What the task asks: When a line in the entries contains the word "down", copy that line in full.

Dataset excerpts:

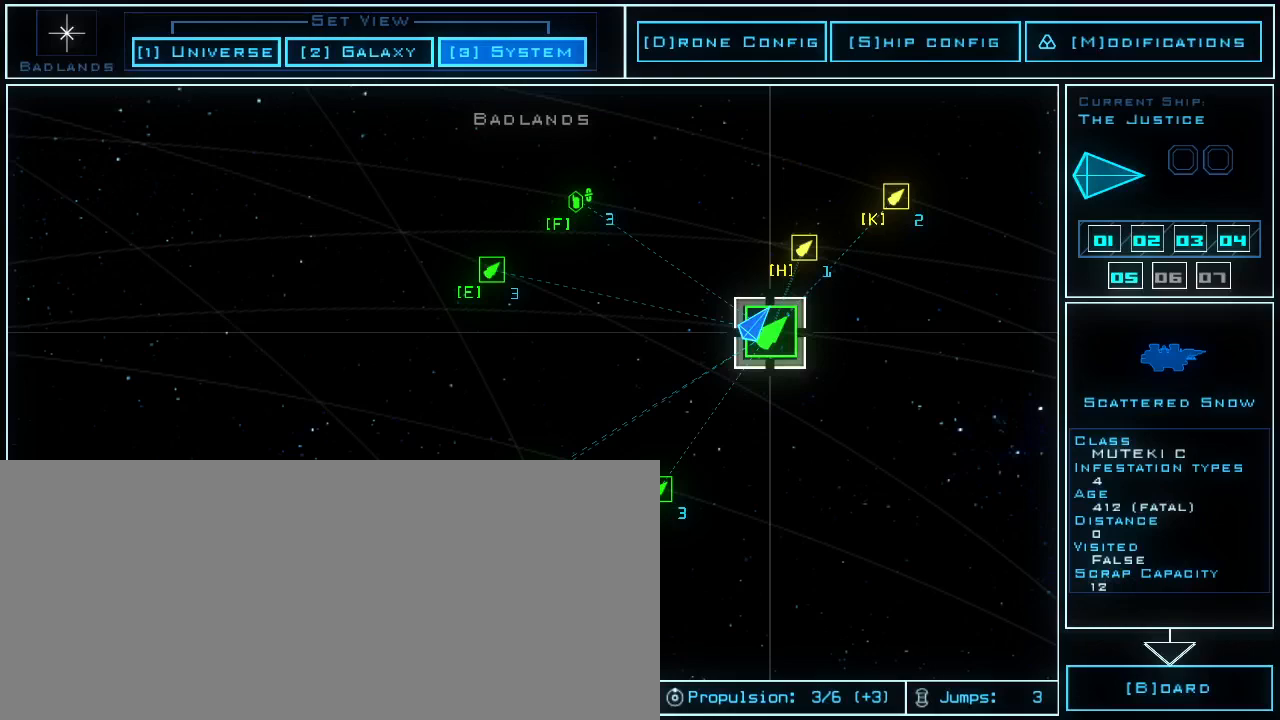
{"keys": [], "events": [[200, "b", "down"], [260, "b", "up"]]}
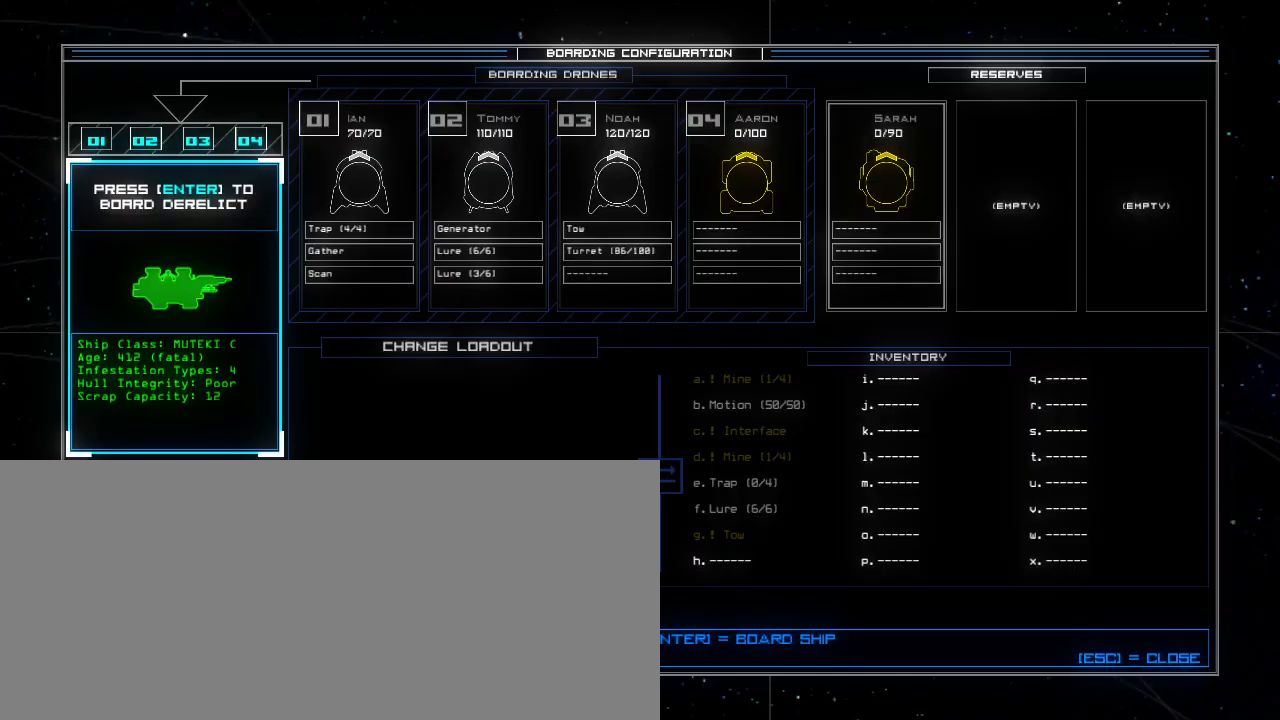
{"keys": [], "events": [[100, "return", "down"], [140, "return", "up"]]}
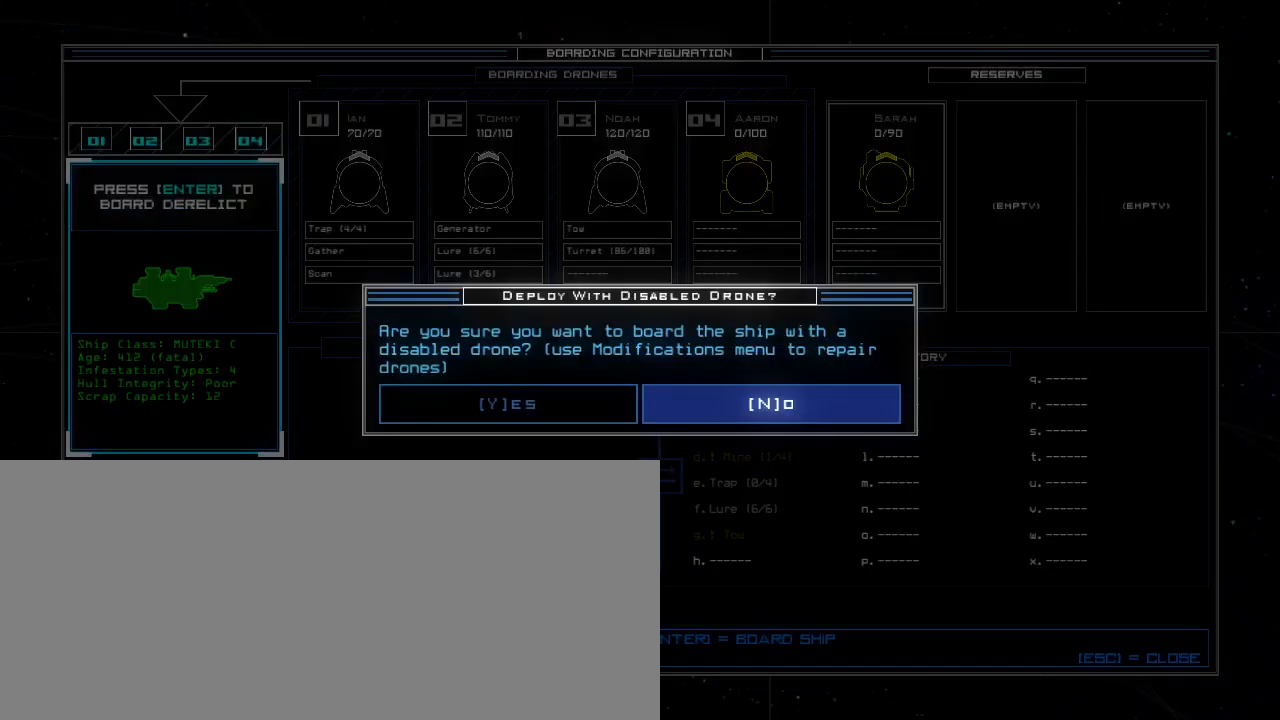
{"keys": [], "events": [[220, "y", "down"], [320, "y", "up"]]}
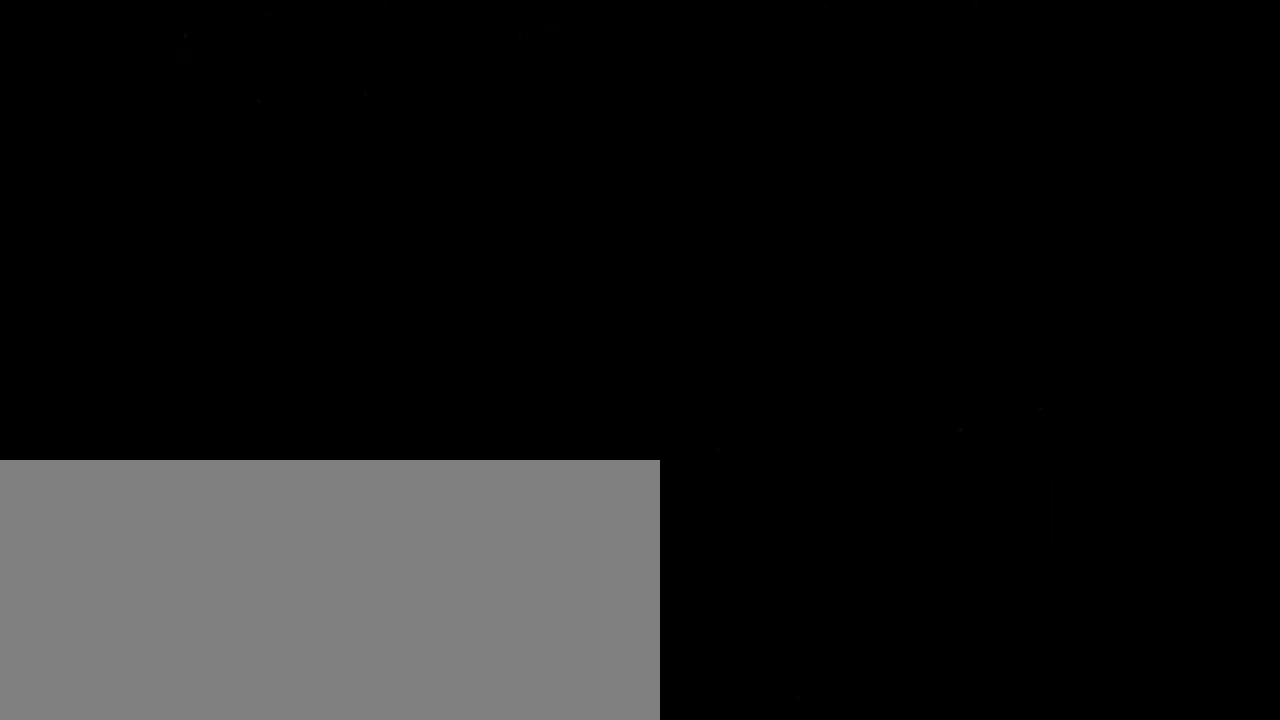
{"keys": [], "events": []}
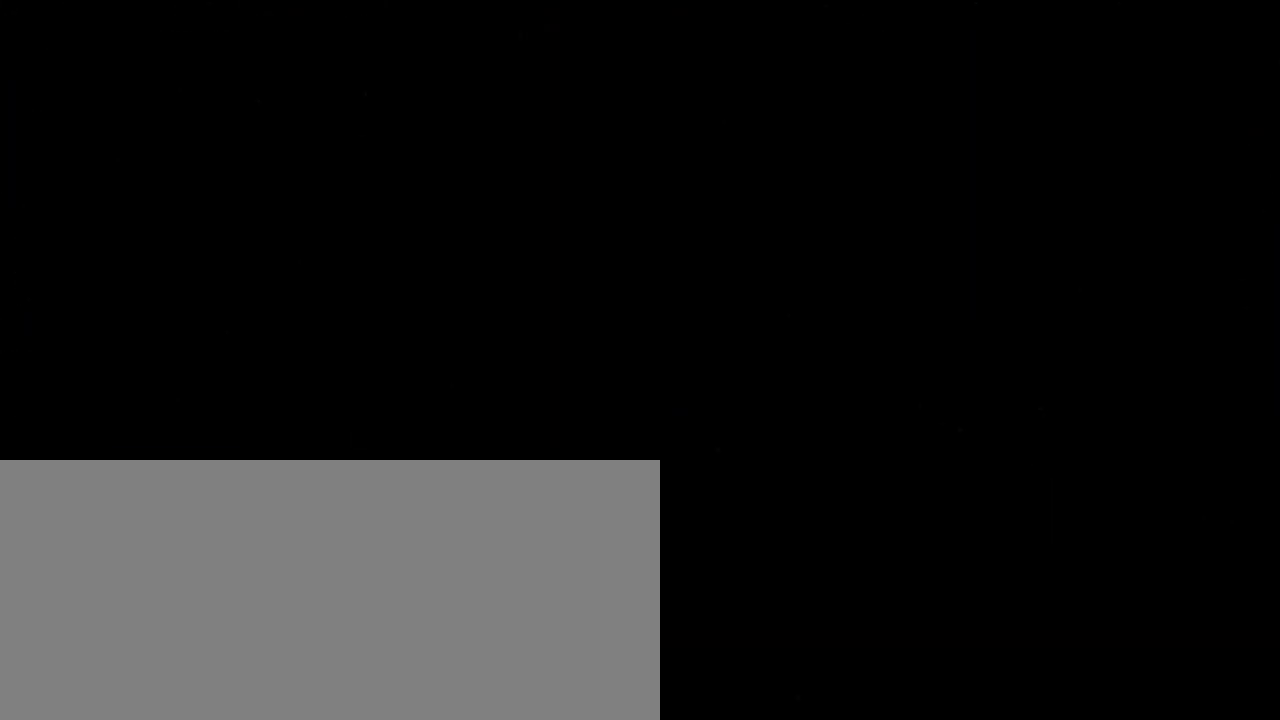
{"keys": [], "events": []}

Answer for the task:
{"keys": [], "events": [[200, "b", "down"], [260, "b", "up"]]}
{"keys": [], "events": [[100, "return", "down"], [140, "return", "up"]]}
{"keys": [], "events": [[220, "y", "down"], [320, "y", "up"]]}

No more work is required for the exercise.